Photo credit: Adam Friedlander

Spicy Moon in the East Village serves vegan Sichuan dishes like dan dan noodles, vegetable wontons in chili oil, and mapo tofu that’s so good you’ll wonder if the dish is better without meat. This spot is great for casual dining any night of the week, and there’s a location in the West Village too.

Photo credit: Noah Devereaux

There is vegan food that tastes good for vegan food and then there’s good food that happens to be vegan. Jajaja falls into the second category. Some of the menu items here are dead ringers for your Tex-Mex favorites, like their nachos, which are piled high with faux rice, refried beans, cream, salsa and queso. Others, like crispy pescado tacos, offer a new twist that’s both familiar and innovative. You might read the phrase “chipotle almond butter” and wonder if it belongs in a fake fish taco. Trust us, it is.

Photo credit: Noah Devereaux

Champs serves dishes ideal for three types of vegans: drunken vegans, hungover vegans and vegans who are tired of salads. They make up for not using animal products by sprinkling the pancakes and making tater tot nachos.
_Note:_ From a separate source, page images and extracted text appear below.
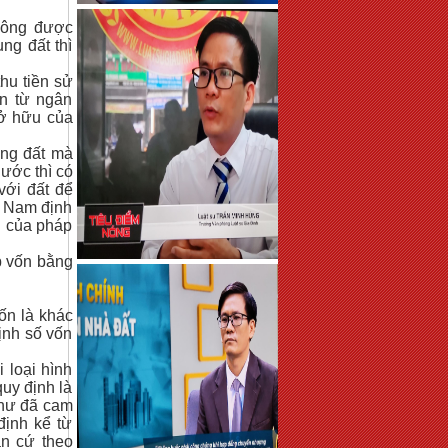
không được
ng đất thì
hu tiền sử
n từ ngân
sở hữu của
ụng đất mà
ước thì có
với đất để
t Nam định
h của pháp
p vốn bằng
vốn là khác
ịnh số vốn
 loại hình
quy định là
như đã cam
định kể từ
n cứ theo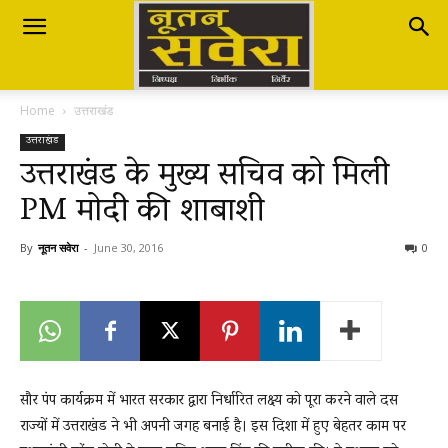
Nutan
Home
उत्तराखंड
Savera
उत्तराखंड
उत्तराखंड के मुख्य सचिव को मिली
PM मोदी की शाबाशी
नूतन
By
नूतन सवेरा
-
June 30, 2016
0
सवेरा
|
सौर पंप कार्यक्रम में भारत सरकार द्वारा निर्धारित लक्ष्य को पूरा करने वाले दस
राज्यों में उत्तराखंड ने भी अपनी जगह बनाई है। इस दिशा में हुए बेहतर काम पर
Breaking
You’ll wonder how meat- and dairy-free everything is (including the mozzarella sticks), and you’d probably better not ask. Even if you eat meat, you’ll always find something to eat at this East Williamsburg restaurant.

Plant-based sushi may seem like a gimmick, but we really enjoy the food at Omakaseed, where you’ll eat all sorts of fancy vegetable-based things – from a salty mushroom latte that’s incredibly delicious to a nigiri a la tomato that’s a dead ringer for akami. For $65, you’ll be served 15 super-fast dishes in an hour. The food is inventive and the menu changes every week or two, making it a great place for those who like a good surprise.

Photo credit: Noah Devereaux

Amituofo is a restaurant in Bushwick that serves Chinese-inspired dishes where you can get some particularly good meat alternatives. We particularly appreciate the sesame beef made with soy protein and the BBQ pork roast with seitan. The most expensive entrees are $19 and most smaller entrees are well under $10. Be sure to try the fried king oyster mushrooms with a batter that tastes like onion rings and the wonton soup which is the tastiest vegetable version of this dish we’ve ever had.

Photo credit: Delight & Buckwheat

Délice & Sarrasin is a vegan French restaurant in the West Village where the dishes look exactly like the plates that come out of a kitchen in Paris. Foie gras made with tahini, buckwheat pancakes with smoked “salmon” and crème brûlée with orange are all reminiscent of the dishes from which they come. If you are a vegan who loves French cuisine, this should be your go-to place.

Photo credit: Noah Devereaux

Buddha Bodai is a kosher and vegetarian restaurant in Chinatown. The menu is not 100% vegan but the few egg or dairy dishes are clearly indicated. There’s a lengthy menu that includes things like dumplings, spring rolls, and various noodle dishes, as well as solid vegetarian versions of chicken, duck, and lamb. And if you’re looking for dim sum, this is also a great place for that. It’s not crowded, most dishes are under $15, and you won’t have to spend a lot of money on booze because this place is BYOB.